I don't even know what he looks like, all i've seen of him is his dick
the rest of him looks just as crooked
make sure i look cute passed out on the couch.
Never let Scott cook bacon and eggs at 2am while drunk. You should have seen the flames.
We were hooking up, both of us naked. She starts putting her clothes back on and says, "I have to go to the bathroom." I reply, "No you don't, you're leaving." Without hesitation she looks at me and says, "Yeah."
Mowing drunk should be an olympic sport...
My cleaning lady broke my bubbler. It's awkward between us now.
Why?
Because she knows I do drugs and I know she's a clumsy bitch.
Currently microwaving whipped cream to make white Russians and hotboxing the kitchen while this random kid is dancing in the corner.
Maybe I should forgo underwear.
This is a family BBQ no?
Last night was the twilight zone. We hungout with our 45 year old future selves and tried to fuck everything with a dick.

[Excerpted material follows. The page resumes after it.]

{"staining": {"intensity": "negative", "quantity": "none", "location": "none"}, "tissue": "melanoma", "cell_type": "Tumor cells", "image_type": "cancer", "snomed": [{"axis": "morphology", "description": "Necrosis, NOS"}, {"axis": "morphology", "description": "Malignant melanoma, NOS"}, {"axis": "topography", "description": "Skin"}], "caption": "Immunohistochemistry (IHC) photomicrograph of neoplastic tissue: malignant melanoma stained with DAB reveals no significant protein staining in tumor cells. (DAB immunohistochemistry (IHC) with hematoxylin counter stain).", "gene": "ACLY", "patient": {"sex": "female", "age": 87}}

Lets move forward from this.
cheese fries, coffee, with a side of dry heaving in the bathroom at the diner on campus at 5am. never felt better.
Dont get mad at me, it takes two to tango
IT TAKES ONE TO EJACULATE INTO THE OTHER WITHOUT CONSENT, AND SPOILER ALERT, ITS THE ONE WITH A SCROTUM FULL OF SEMEN.
Considering the fact that everyone took the wrong jacket from that party, should we casually try to return the chalice and soccer ball we stole from last night?
I'd say things got weird when I started doing lines of molly in the box.
The family next to you was not pleased
Hey. Make all the seamen/semen jokes you want. Not many people can say they fucked 2 different girls in two different countries in one week on a tax free bonus. Next up: Italy.
I did just chug a pint glass of wine during a solid round of masterbation, so I believe I am ready for bingo.